Сразу же по прибытии в Ленинград, следователь спросил его во время допроса, почему он вернулся в Россию. «Так вы же объявили амнистию», — простодушно ответил отец. Следователь посмотрел на него с некоторым сожалением, как смотрят на несмышленышей, и произнес: «Ну и дурак же вы!»
Безусловно, проходя в последующие 20 лет мытарства советского рабоче-крестьянского «рая», отец не раз соглашался с суждением доброжелательного следователя. Лично я убежден, что возвращение отца было самое лучшее, что он мог тогда предпринять. Не вернись на родину, отец не встретил бы мою маму и я не появился бы на свет или имел бы другого отца. Но тогда я был бы совсем другим человеком, с другими задатками и склонностями. Я не был бы этим моим, единственным и неповторимым «я» Юрия Кругового, которым, я должен со всей скромностью заявить, я все еще остаюсь очень доволен. Несмотря на то, что это мое «я» доставляло мне в жизни немало неприятностей. И быть другим я не хотел бы.
Советскую власть отец не терпел всеми фибрами своей души. В семье своих взглядов не скрывал, но и не был достаточно сдержан в кругу друзей и собутыльников. Однажды в компании, в состоянии, когда человеку море по колено, отец объявил присутствующим, что Харьковский тракторный завод (ХТЗ) — гордость социалистической индустриализации страны, построен на костях кулаков. Товарищ донес на него, и отец был арестован.
Мать моя, врач-гинеколог, не была настроена так радикально воинственно, как мой отец, но и она страдала от лицемерия и лжи, пронизывавших все сферы советской жизни, осуждала жестокость власти и подчеркивала превосходство жизни в царской России (и в смысле личной свободы, и в смысле материального благосостояния) над жизнью в Советском Союзе.
В раннем детстве, во время поездок моей мамы к родственникам на Кубань в ст. Изобильную и в Ставрополь, я бывал свидетелем разговоров о белых и красных. Симпатии собеседников неизменно были на стороне первых. Что означали эти слова в действительности, я тогда еще не понимал, поэтому, когда на улице я встречал казака в красной рубашке, то он представлялся мне человеком злым. Напротив, казаки в белых рубашках в моем детском воображении были людьми, заслуживающими всяческого уважения и доверия. Отпечатался в детской памяти старик Карагодин, бывший хуторской атаман, кричавший с выражением неповторимого презрения на лице: «Тоже называется власть. Даже гвоздика нет у них… гвоздика!» Карагодин погиб при раскулачивании.
Сходное мнение о советской власти имела и наша хозяйка — Прасковья Яковлевна Шатрова, в доме которой в рабочем районе Харькова, на Основе мы снимали квартиру. Ее определение господствующего режима было исчерпывающе ясным: «б…андитская власть!» Правда, ее не трогали.

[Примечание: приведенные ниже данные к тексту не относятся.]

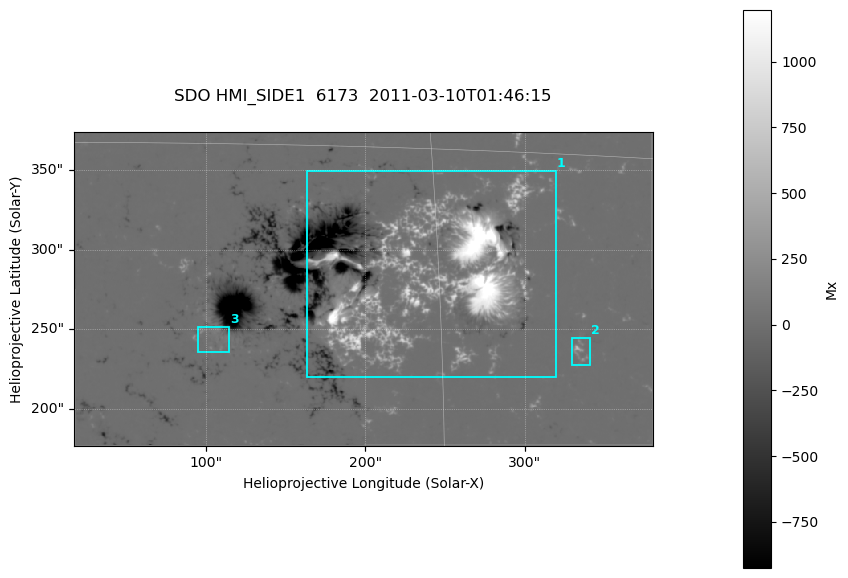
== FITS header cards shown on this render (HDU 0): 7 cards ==
TELESCOP= 'SDO     '           /
INSTRUME= 'HMI_SIDE1'          /
WAVELNTH=              6173.00 /
DATE-OBS= '2011-03-10T01:46:15.000' /
CTYPE1  = 'HPLN-TAN'           /
CTYPE2  = 'HPLT-TAN'           /
BUNIT   = 'Mx      '           /

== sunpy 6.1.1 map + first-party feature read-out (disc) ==
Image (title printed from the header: SDO HMI_SIDE1  6173  2011-03-10T01:46:15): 721 x 392 px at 0.504 arcsec/px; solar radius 966 arcsec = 1916 px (partial field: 2.4% of the solar disc is inside the frame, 99% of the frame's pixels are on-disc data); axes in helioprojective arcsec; data unit Mx (BUNIT, on the colour bar)
Orientation: file roll -179.9 deg (from PC/CROTA): ROTATED to solar-north-up (sunpy Map.rotate, bilinear) for analysis and display; everything below refers to the rotated frame; the empty margins the rotation leaves inside the frame are drawn grey
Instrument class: DISC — disc imager (sunpy class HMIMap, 6173 A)
Bright regions (active regions / flare kernels): reference = the on-disc median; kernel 7 px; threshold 5 sigma = 46.4 Mx over a disc level ~0.199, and >= 1.15x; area >= 282 px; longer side >= 5 px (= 2.5 arcsec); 3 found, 3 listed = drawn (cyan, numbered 1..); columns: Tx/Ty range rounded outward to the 2 arcsec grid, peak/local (2 s.f.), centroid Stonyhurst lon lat
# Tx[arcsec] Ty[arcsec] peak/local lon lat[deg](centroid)
1 162..320 220..350 7476 +15 +10
2 328..342 226..246 1787 +20 +7
3 94..114 236..252 668 +6 +7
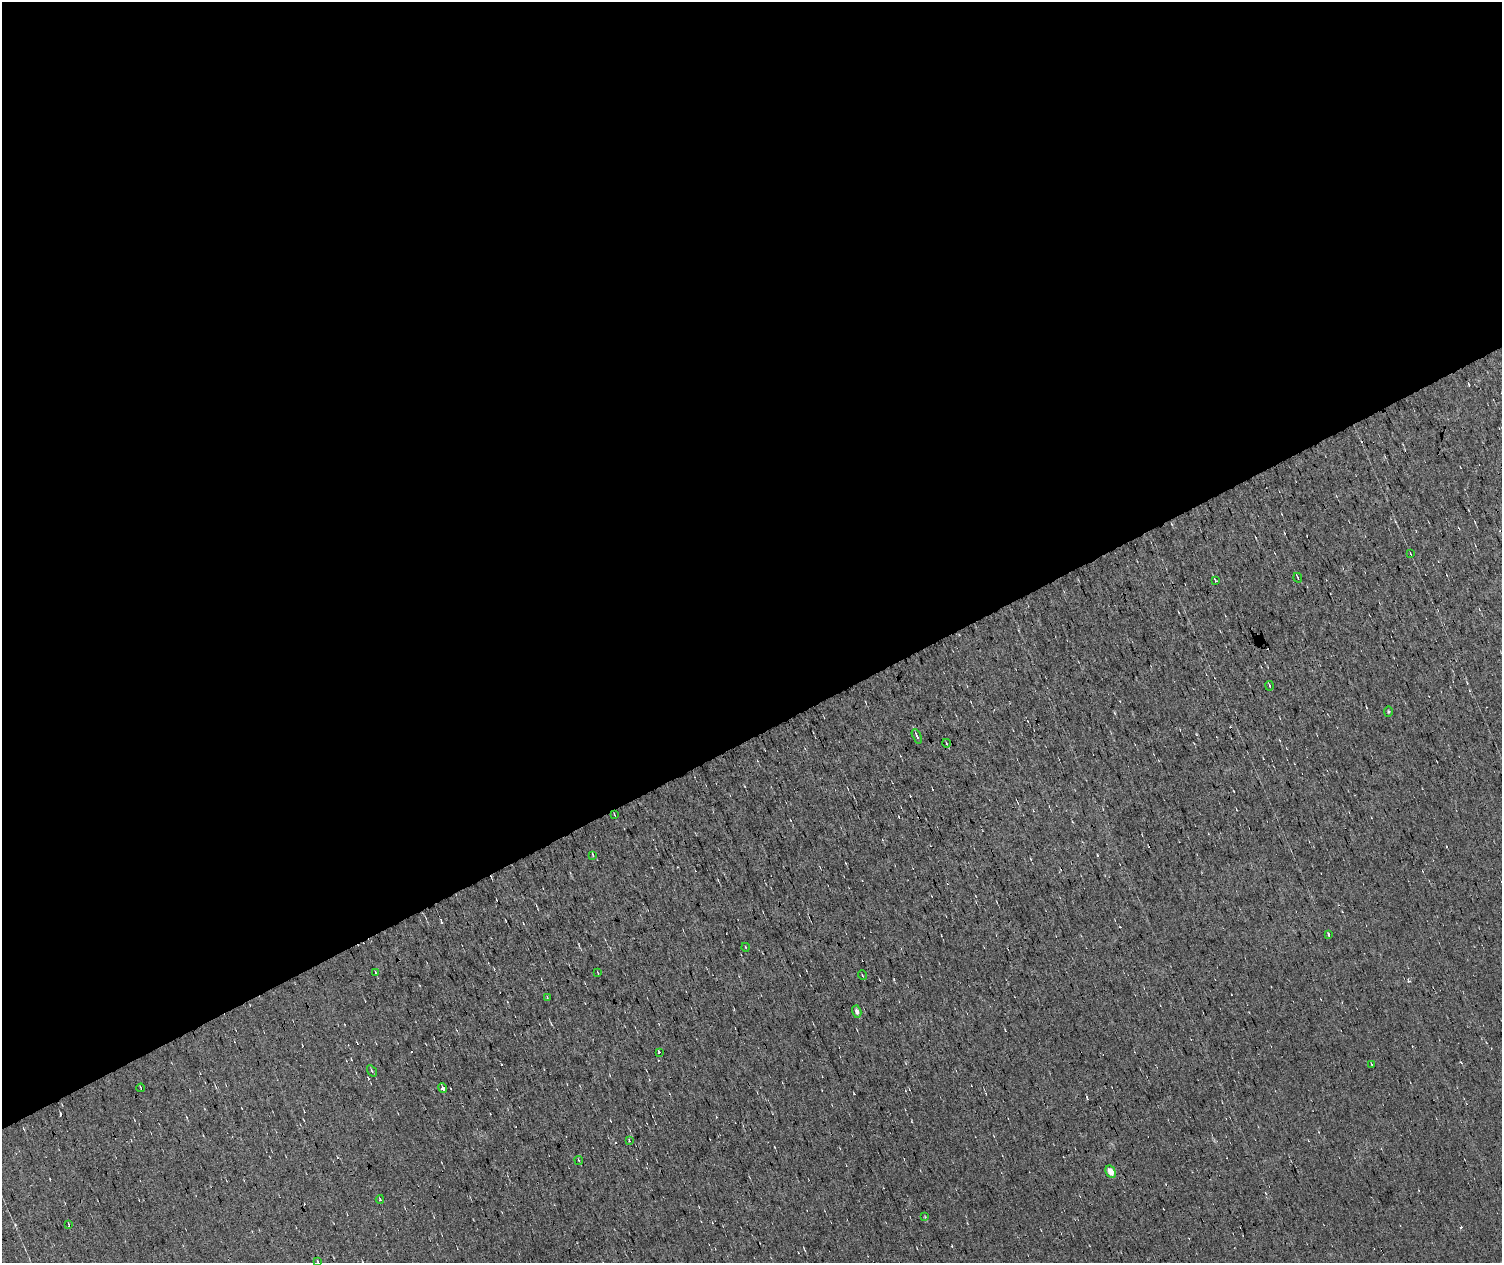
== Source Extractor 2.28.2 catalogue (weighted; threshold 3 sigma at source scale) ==
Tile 2 of 3 x 3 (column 2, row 1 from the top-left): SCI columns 1619-3118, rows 2524-3784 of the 4706 x 3784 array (HDU 1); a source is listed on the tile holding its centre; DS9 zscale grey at full resolution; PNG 1504 x 1265 px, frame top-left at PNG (2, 2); each listed source drawn as its Kron ellipse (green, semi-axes under 4 px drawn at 4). Shown black and unused: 58% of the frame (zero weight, under 7 of 13 exposures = <1% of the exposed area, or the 3 px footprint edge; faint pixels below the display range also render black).
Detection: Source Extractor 2.28.2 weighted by HDU 2 'WHT'; one run over the whole footprint, this tile lists its part. Background 0.00971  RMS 0.0059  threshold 0.0243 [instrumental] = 3 sigma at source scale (4.09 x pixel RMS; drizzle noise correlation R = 1.36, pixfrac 0.8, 0.0396/0.0396 arcsec/px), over >= 5 px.
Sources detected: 52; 24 cosmic-ray / hot-pixel residue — neither listed nor drawn; the other 28 listed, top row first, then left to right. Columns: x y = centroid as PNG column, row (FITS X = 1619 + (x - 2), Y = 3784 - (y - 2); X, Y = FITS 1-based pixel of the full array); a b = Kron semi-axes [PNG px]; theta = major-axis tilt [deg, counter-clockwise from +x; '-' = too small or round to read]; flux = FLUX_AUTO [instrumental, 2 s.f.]
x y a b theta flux
1411 554 4 2 - 0.4
1298 578 5 2 - 0.54
1215 580 3 2 - 0.72
1270 686 5 2 - 0.76
1388 712 5 3 - 0.54
917 736 8 3 -67 1.6
946 743 4 3 - 0.42
614 814 3 2 - 0.38
593 855 4 2 - 0.67
1329 935 4 2 - 0.65
745 947 4 3 - 0.42
375 972 3 2 - 0.39
598 973 3 2 - 0.38
862 975 5 3 - 0.43
547 997 2 2 - 0.38
857 1012 6 4 -75 1.9
659 1052 3 3 - 9.1
1372 1065 4 2 - 0.6
372 1071 6 3 -55 0.7
141 1088 4 2 - 0.37
443 1088 5 3 - 9
629 1141 3 2 - 1
579 1160 4 3 - 0.46
1111 1172 6 4 -61 5.4
380 1199 4 3 - 0.57
925 1217 4 3 - 0.49
68 1224 4 2 - 0.36
317 1261 4 2 - 0.38
Unlisted compact peaks at least as high as the median listed source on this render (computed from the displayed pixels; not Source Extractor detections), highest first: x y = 15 1225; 1097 855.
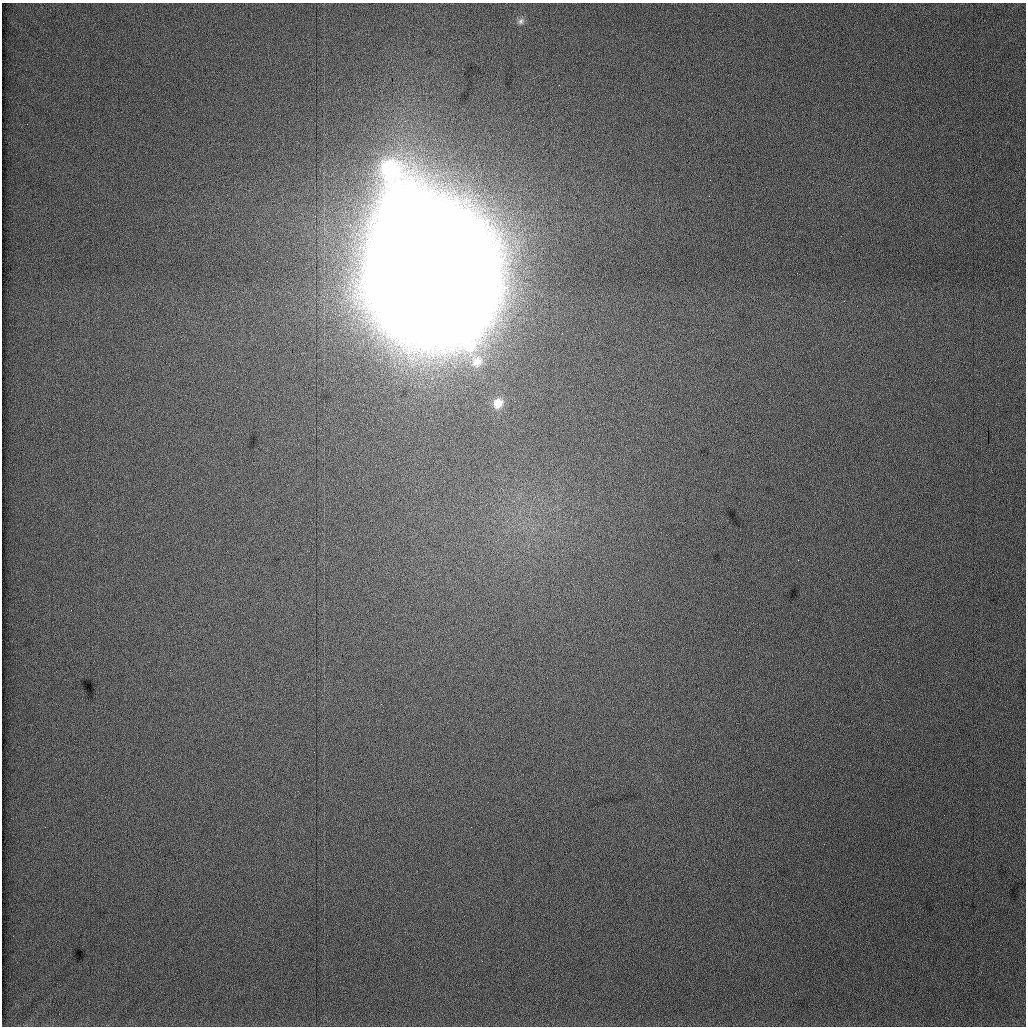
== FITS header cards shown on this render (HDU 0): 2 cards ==
NAXIS1  =                 1024 / length of data axis 1
NAXIS2  =                 1024 / length of data axis 2

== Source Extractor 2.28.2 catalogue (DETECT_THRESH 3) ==
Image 1024 x 1024 px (HDU 0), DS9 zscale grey, 1 PNG px = 1 image px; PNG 1028 x 1028 px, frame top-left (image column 1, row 1024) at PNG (2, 3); no overlay
Background 1250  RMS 9.1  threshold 27.3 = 3 sigma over >= 5 px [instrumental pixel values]
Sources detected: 4; all 4 listed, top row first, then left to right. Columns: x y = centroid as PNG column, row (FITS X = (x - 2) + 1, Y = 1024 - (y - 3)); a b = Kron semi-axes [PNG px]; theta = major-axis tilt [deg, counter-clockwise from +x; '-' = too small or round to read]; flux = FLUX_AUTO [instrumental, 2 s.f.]
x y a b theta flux
521 21 10 8 32 2.8e+03
559 85 2 2 - 1.6e+03
433 275 59 45 -67 5.1e+07
498 403 14 12 54 1.0e+04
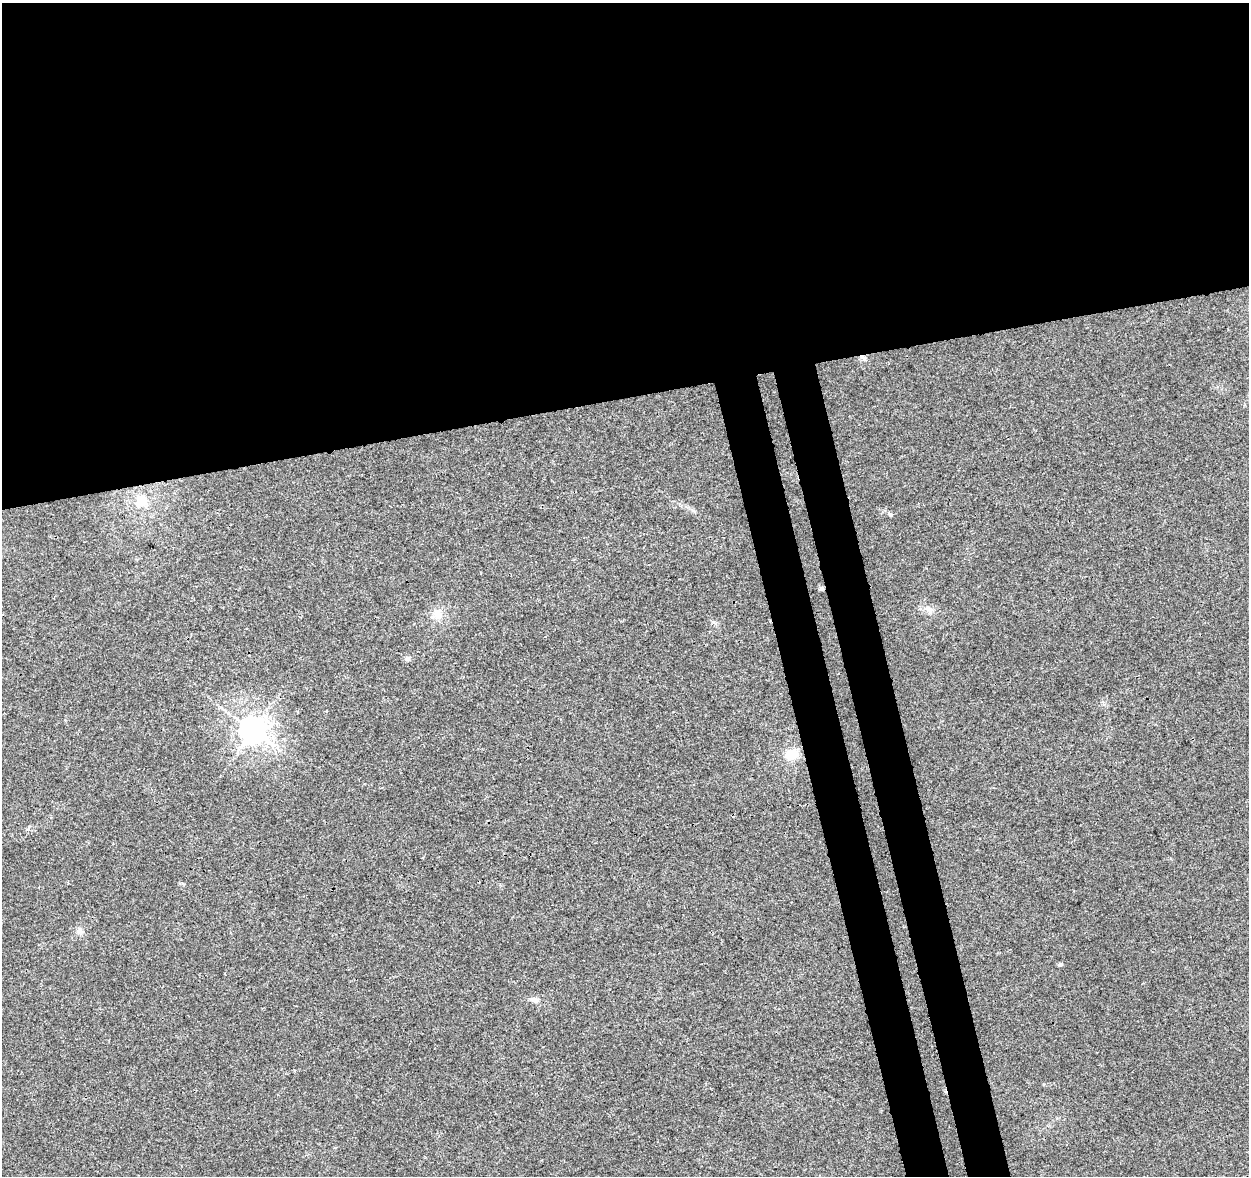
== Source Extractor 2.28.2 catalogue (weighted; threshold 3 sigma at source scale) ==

Власти смотрели на нее, как на отсталую, классово несознательную женщину. Была она вдовой рабочего, а второй ее сын — Женька, был к тому же партиец-коммунист. Конечно, несколькими годами позже ее не спасло бы и ее пролетарское происхождение. Но, к своему счастью, она умерла до начала массовых арестов в средине 30-х годов.
Ко всему этому, в памяти были живы образы умиравших на улицах Харькова крестьян, которых голод 1932-33 годов, организованный государством с целью сломить сопротивление деревни коллективизации, пригнал умирать в город. Трупы вывозили на грузовиках и сбрасывали в овраги. Это я знаю точно. В такой овраг свалили «по ошибке», упавшую на улице в обморок пациентку мамы. Милиционеры приняли ее за мертвую. Ночью, придя в себя, она выбралась из оврага и побежала назад в город. От нервного шока у нее началось сильное кровотечение. Утром она пришла в диспансер на прием к маме и рассказала ей все. В ее памяти мучительно застыла картина еще живой поднятой к небу руки, судорожно качавшейся в лучах повисшего над оврагом месяца. И это не выписка из романа Стендаля или рассказа Толстого. Это факт! Я видел изможденных крестьянских детей, сидевших на грязных тротуарах и в подворотнях дворов и жалобно просивших — «хліба!»